Driving change was at the heart of our Domestic Abuse Round Table   – Vision Foundation

Driving change was at the heart of our Domestic Abuse Round Table  

A still from our video about The Unseen Report. It features a lady with brown skin and dark hair looking out of a window. Her eyes are covered by the words #TheUnseen to make her anonymous.

On Tuesday of 13th June we were proud to host our first round table session on ways key organisations can act on the findings from The Unseen.
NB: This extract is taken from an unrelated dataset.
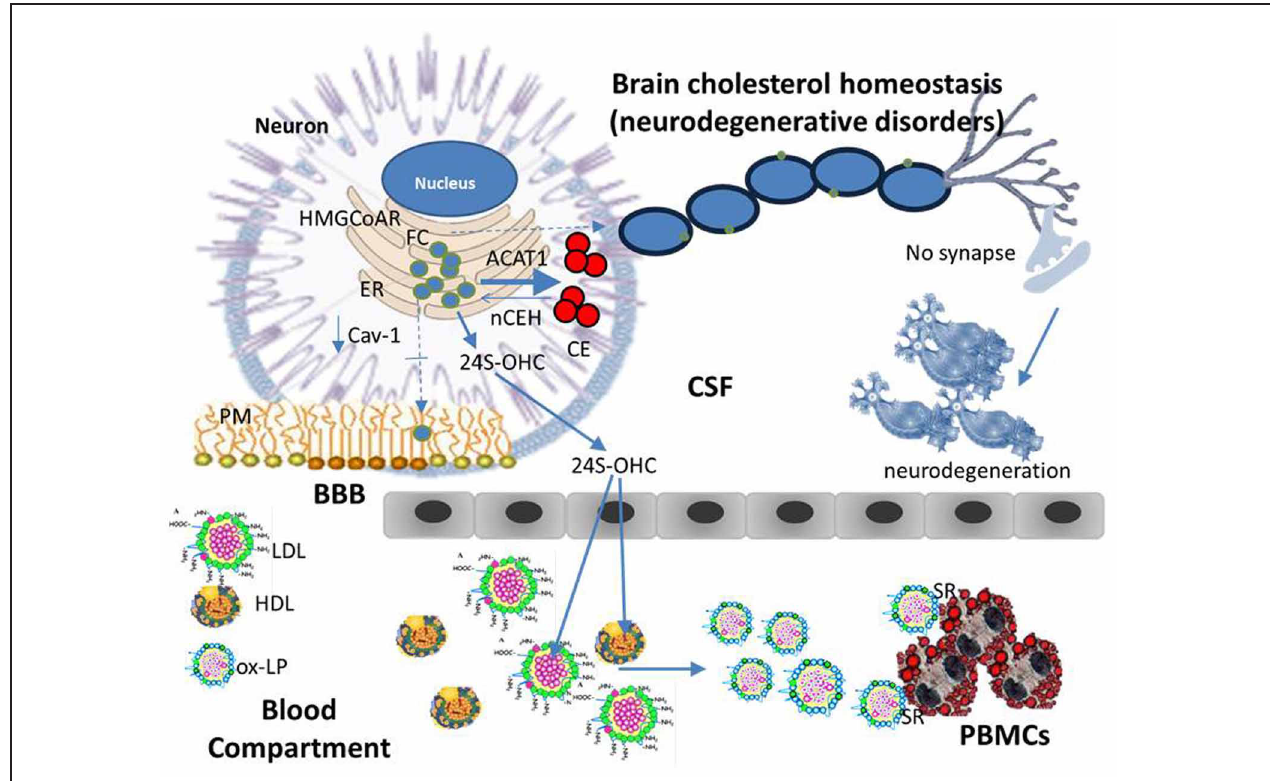
FIGURE 4 | Cholesterol homeostasis (neurodegenerative disorders). An imbalance of one or more of finely regulated homeostatic mechanisms that lead to even modest changes in ER-FC pool in neurons can cause a serious and sometimes fatal neurologic disorder. Namely, if a reduction in the transport of cholesterol between ER and PM occurs as a consequence of genetic and/or environmental factors, neuronal ER-FC increases. This increase may cause the activation of ACAT1 leading to an increased CE synthesis while reducing the distribution of FC in raft-domains. If these alterations persist over time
The specific details of attendees and their experiences must be kept anonymous given their ongoing situations, so we spoke to Kerry Firth, our Social Impacts Officer, who helped to chair the event, about how it went: “We were so heartened by the way the day was focused on actionable solutions, rather than just talk,” enthused Kerry. “And it’s definitely going to be the first of many.”

Who was there?

We assembled victims of domestic abuse who also live with sight loss, as well as representatives of:

    • The Met Police
    • The Crown Prosecution Service (CPS)
    • Refuge
    • Beacon Vision
    • Churches Housing Association of Dudley & Distric (CHADD)
    • SafeLives  
    • Extant
    • Safer London
    • Standing Together
    • Solace Womens Aid
    • Time & Talents
    • Cambridgeshire & Peterborough Domestic Abuse and Sexual Violence Partnership

We were gratified at the array of attendees we had, how much influence they wield and how engaged they were. As far as working groups go, this was designed to have maximum impact.

What was discussed?

Part 1: Voices & Experience
We opened the morning with two domestic violence and abuse (DVA) survivors who live with sight loss, sharing their experiences. Though both have met with many obstacles in accessing support, and were very direct about that, the tone of the speakers was passionately proactive.

It was clear that they understood there are gaps in the systems they’ve encountered and thought they could rely on – and why that would be – but were motivated to find solutions rather than tear things apart.

The experiences shared with attendees included:

  • Family courts not making transcripts accessible, meaning visual impairment put you at an instant disadvantage in court.
  • Social workers not having capacity to accommodate visually impaired people in shelters, and so suggesting that staying with an abusive carer could be preferable.
  • Concerns about abusers breaking restraining orders being dismissed by police.

Part 2: Direct Action
Round tables can often result in talking around the problem, rather than prompting real, measurable change. This felt vastly different. Experiences like those listed above prompted attendees to give themselves clearly defined actions.

The solution-based discussion resulted in a clear action plan that included:

  1. Consulting professional bodies and revisiting policies to ensure that VI victims / survivors can speak to somebody on a one-to-one basis, in a safe space, without being in the presence of a carer.
  2. Encouraging the revision of widely used risk assessments, such as the DASH and DARA, to ensure they cover the nuances of disability-specific types of abuse.
  3. Ensure that the Domestic Abuse Matters training includes specific VI and disability-awareness modules.
  4. Encourage meaningful collaborations between sight-loss organisations and refuges, to ensure that spaces are accessible and staff are sufficiently trained to support VI victims / survivors
  5. Ensure survivors networks have VI representatives and create opportunities for these representatives to talk to relevant bodies and professionals, to influence changes in practice and policy.

How was the mood in the room?
Eden Blessings, Kerry Firth’s PA, was in attendance: “I had a lot of admiration for those survivors to stand up and share what they had been through. They were so strong.”

The response from people at The Met and CPS was similarly powerful, it was clear that they had been shown the scale of the gaps in their provision and the impact those gaps have on real people.

What comes next?

Everyone in attendance contributed to the action plan and one thing they all took from it was the need to reconvene to ensure it is implemented. This has gone beyond a round table to a working group.

Everyone there was passionate about being part of driving change for blind and partially sighted people who are victims of DVA. We will, of course, keep you updated on how the action plan translates into change in the coming months.

Attendee reactions:

Christina Warner, barrister:
“Amazing day yesterday contributing to a roundtable @Vision_Fdn @fightforsightUK on the impact of #DomesticAbuse on #Disabled victims, particularly, the visually impaired/blind community. Listened to survivors’ stories and shared ideas with @metpoliceuk and local authorities.”

Amanda Warburton Wynn, domestic abuse specialist:
“Amazing discussion event with @Vision_Fdn this morning about experiences of visually impaired victims/survivors of #DomesticAbuse. Some great work is going to come from this”.